The following options are available:

  • Antihistamines, such as diphenhydramine or hydroxyzine 25-50 mg at bedtime (be aware of anticholinergic adverse effects).
  • Sedating antidepressants such as trazodone 25-50 mg at bedtime, or amitriptyline 10-50 mg at bedtime. Check for drug interactions with antiretroviral agents and other medications. Mirtazapine (Remeron) is a newer antidepressant with fewer drug interactions that may be used at low dosages (7.5-15 mg) for insomnia.
  • Sedative hypnotics, such as triazolam (Halcion) 0.125-0.25 mg at bedtime as needed; temazepam (Restoril), 15 mg at bedtime; and newer agents such as zolpidem (Ambien), eszopiclone (Lunesta), zaleplon (Sonata).
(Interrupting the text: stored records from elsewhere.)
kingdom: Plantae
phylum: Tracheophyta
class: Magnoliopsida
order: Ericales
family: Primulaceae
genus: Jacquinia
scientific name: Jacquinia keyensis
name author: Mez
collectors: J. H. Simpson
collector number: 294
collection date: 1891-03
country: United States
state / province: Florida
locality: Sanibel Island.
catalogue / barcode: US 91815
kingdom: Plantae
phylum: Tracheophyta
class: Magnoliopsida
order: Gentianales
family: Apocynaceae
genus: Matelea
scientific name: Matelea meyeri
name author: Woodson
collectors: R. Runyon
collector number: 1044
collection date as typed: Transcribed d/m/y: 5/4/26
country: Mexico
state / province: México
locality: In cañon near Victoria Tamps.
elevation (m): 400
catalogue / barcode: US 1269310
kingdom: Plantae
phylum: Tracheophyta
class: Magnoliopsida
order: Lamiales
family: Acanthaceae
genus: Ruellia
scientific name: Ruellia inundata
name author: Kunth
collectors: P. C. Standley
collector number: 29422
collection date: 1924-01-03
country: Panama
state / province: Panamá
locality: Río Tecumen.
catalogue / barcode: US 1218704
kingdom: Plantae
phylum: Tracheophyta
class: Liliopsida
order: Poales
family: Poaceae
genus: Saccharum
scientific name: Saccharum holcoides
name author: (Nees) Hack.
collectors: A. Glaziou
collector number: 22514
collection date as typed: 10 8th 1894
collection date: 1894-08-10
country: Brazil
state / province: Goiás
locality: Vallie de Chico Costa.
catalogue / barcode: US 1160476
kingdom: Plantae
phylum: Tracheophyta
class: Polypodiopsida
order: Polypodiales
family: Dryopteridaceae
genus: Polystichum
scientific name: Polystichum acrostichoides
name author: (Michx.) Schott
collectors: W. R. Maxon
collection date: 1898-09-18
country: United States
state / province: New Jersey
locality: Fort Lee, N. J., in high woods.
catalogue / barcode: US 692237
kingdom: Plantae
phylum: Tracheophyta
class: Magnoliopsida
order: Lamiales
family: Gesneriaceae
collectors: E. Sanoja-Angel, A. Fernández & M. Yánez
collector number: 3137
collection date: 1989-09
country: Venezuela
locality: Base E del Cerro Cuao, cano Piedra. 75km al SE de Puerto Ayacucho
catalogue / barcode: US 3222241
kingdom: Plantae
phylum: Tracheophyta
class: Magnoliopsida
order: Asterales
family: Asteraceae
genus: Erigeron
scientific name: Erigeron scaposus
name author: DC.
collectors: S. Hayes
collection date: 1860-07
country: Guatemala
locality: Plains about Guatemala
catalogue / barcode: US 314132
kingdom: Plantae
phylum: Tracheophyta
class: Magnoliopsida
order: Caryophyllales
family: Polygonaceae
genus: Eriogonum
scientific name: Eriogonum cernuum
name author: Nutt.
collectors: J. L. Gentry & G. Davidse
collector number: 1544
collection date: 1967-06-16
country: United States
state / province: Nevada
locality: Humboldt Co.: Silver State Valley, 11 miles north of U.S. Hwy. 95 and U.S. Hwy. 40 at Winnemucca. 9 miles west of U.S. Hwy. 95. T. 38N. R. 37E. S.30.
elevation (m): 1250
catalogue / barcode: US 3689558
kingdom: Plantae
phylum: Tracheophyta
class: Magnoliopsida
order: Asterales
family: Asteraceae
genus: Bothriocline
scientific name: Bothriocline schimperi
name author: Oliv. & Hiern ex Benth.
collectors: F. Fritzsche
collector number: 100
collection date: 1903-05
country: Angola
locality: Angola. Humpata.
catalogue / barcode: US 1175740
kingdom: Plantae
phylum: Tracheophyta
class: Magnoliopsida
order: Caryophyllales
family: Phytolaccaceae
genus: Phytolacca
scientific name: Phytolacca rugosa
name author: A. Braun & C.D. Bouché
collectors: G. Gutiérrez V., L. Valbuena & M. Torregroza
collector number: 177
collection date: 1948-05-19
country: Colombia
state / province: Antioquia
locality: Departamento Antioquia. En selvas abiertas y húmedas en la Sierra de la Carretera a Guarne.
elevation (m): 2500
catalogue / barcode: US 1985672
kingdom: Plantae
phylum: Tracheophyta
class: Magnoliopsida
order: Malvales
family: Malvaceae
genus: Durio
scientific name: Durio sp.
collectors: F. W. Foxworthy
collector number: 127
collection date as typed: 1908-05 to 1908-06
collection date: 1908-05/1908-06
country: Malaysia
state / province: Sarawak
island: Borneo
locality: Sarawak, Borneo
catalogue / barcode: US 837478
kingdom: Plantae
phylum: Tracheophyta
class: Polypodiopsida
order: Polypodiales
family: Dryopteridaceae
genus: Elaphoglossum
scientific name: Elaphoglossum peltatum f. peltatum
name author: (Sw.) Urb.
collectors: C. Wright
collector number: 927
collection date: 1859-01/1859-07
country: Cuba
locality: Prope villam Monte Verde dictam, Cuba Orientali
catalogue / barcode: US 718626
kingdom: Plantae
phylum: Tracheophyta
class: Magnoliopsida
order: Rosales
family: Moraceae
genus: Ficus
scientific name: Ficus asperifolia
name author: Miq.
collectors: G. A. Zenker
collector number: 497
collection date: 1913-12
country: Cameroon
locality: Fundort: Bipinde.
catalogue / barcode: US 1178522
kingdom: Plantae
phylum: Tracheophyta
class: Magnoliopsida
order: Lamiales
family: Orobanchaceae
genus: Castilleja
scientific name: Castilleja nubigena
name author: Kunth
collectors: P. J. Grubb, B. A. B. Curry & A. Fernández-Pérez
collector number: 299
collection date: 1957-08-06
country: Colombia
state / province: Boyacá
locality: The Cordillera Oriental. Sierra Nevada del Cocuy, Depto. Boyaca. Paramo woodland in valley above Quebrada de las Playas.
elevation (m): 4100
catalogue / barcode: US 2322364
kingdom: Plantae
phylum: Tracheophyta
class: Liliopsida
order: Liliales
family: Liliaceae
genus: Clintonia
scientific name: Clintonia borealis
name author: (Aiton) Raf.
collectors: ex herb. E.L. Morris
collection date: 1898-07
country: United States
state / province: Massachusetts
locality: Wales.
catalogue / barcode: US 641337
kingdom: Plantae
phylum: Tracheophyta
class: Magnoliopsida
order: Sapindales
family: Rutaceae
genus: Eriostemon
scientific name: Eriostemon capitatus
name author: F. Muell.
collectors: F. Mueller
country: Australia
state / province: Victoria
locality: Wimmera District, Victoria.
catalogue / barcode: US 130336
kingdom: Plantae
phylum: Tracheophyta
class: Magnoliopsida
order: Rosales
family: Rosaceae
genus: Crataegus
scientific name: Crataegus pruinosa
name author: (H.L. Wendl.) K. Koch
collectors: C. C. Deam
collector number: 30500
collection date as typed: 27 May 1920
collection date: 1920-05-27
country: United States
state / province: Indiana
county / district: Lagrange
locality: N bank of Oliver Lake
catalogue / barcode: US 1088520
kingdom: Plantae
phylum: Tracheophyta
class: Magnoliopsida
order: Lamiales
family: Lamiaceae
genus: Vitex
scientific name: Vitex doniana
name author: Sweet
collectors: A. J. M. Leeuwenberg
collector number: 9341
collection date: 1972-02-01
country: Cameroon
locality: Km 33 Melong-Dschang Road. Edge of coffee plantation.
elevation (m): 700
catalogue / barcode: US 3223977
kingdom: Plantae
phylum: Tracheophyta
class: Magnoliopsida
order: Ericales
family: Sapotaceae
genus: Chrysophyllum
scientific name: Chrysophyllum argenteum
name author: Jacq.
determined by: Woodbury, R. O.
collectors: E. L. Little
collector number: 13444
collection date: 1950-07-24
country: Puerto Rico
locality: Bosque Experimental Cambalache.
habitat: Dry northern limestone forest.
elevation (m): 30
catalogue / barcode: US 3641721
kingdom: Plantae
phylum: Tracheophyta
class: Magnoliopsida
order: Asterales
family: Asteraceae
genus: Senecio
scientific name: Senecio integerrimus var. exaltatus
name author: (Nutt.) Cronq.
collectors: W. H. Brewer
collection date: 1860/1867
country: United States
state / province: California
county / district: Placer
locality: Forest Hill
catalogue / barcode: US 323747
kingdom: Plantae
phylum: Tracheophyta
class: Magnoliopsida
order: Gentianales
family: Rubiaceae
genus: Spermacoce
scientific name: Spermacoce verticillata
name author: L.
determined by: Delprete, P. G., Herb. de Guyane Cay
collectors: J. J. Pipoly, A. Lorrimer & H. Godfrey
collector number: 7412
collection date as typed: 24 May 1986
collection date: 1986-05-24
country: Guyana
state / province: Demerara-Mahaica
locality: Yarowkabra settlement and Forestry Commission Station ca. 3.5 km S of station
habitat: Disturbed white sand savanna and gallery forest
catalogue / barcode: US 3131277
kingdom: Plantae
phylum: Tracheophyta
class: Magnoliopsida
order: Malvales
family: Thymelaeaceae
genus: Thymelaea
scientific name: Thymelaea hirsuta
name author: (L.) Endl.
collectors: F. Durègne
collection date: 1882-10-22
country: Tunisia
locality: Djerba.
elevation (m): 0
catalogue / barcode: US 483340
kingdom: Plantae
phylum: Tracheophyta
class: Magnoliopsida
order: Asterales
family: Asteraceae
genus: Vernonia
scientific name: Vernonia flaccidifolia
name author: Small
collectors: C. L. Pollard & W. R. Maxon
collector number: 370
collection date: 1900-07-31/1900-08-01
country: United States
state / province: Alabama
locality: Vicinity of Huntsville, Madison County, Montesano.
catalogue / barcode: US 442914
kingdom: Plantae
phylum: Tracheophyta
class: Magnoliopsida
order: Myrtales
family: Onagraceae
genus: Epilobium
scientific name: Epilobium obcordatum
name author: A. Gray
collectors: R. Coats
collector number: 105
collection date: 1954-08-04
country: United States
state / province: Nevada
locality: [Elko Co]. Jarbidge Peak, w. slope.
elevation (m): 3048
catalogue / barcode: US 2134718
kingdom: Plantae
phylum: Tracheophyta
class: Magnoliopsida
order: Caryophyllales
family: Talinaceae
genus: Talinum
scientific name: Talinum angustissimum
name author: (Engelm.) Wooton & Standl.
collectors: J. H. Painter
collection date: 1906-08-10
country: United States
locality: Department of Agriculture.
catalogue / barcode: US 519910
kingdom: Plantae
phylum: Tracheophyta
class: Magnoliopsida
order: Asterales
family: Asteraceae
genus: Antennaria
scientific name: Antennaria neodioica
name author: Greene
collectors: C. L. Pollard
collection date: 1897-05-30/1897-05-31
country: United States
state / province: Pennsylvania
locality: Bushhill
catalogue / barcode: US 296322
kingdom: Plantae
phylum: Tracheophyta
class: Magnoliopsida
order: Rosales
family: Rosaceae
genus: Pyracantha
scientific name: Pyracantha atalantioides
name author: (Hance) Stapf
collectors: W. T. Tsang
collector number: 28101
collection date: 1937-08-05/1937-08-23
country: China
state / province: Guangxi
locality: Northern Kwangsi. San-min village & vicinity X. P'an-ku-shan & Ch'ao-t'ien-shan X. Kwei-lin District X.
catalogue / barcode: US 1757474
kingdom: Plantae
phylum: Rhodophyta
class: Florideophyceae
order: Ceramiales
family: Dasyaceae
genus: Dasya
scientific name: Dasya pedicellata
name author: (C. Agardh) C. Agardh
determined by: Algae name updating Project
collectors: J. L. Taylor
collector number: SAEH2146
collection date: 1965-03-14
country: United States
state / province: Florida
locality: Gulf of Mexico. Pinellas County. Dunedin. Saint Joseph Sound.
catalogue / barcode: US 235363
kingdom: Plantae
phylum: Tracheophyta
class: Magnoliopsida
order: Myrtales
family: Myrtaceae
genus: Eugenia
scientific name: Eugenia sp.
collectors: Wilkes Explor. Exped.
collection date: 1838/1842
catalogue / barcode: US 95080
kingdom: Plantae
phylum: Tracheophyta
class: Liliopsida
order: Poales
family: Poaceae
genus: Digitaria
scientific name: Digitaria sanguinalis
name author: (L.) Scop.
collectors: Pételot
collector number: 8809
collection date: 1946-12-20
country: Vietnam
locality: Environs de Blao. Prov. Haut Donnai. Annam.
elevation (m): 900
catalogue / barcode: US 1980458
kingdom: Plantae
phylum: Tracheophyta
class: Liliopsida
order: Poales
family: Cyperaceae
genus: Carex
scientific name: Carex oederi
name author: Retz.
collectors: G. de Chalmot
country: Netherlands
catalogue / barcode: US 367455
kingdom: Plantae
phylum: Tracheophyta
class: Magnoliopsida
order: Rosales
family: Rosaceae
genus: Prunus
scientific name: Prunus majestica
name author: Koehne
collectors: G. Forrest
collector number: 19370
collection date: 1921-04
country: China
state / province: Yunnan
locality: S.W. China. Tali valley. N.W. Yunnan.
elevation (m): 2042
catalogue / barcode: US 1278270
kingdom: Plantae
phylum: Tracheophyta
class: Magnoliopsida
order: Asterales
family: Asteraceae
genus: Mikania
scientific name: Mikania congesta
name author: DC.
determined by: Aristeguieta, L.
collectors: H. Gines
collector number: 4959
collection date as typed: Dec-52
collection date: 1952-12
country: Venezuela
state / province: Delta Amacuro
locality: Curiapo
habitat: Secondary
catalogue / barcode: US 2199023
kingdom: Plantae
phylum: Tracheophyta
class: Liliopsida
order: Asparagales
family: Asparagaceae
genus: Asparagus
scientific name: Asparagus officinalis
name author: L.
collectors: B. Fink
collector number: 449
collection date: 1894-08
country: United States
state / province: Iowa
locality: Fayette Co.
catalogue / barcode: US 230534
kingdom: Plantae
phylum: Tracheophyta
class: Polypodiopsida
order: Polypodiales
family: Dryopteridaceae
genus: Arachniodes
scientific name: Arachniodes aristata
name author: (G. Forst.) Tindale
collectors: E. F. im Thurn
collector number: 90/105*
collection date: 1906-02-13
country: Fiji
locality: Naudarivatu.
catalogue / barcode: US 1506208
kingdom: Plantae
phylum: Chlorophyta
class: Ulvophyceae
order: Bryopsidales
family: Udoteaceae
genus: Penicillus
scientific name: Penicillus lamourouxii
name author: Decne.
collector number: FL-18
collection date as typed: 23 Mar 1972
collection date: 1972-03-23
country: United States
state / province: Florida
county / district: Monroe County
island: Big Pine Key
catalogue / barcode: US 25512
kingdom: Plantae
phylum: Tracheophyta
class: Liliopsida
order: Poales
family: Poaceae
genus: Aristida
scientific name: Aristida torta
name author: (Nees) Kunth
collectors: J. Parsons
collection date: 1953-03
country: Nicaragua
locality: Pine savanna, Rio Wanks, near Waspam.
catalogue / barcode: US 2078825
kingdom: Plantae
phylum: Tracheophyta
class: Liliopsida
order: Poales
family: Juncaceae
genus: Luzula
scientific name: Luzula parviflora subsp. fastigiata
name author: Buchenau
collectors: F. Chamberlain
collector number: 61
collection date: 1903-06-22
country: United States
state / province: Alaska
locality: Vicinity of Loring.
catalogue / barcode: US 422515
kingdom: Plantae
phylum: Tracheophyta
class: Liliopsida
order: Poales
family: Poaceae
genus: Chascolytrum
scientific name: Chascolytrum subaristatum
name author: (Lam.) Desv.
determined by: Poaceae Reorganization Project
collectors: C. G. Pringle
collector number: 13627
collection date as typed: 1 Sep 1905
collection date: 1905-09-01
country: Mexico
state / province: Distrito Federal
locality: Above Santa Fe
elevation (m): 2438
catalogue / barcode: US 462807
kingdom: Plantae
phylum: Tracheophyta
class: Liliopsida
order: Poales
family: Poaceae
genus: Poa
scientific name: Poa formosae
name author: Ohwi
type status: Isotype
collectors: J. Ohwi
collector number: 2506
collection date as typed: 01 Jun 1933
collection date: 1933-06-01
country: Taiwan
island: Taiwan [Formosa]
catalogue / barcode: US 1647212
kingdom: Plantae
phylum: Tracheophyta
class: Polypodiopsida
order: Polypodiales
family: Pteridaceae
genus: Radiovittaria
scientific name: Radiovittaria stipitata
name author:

Because of addictive potential and problems such as amnesia and confusion, these should be used only for short-term management (5-7 days).
  • Note that protease inhibitors and nonnucleoside reverse transcriptase inhibitors may raise blood concentrations of many benzodiazepines. If benzodiazepines are used, they should be started at low dosages, and other central nervous system depressants should be avoided. Consult with a clinical pharmacist before prescribing.
  • Midazolam (Versed) and triazolam (Halcion) are contraindicated with all protease inhibitors and delavirdine and efavirenz.
  • Consult with a skilled mental health clinician if problems persist or depression is suspected.

Patient Education

  • Behavioral interventions can help to reduce insomnia.
  • Patients should report new or worsening symptoms to their health care provider.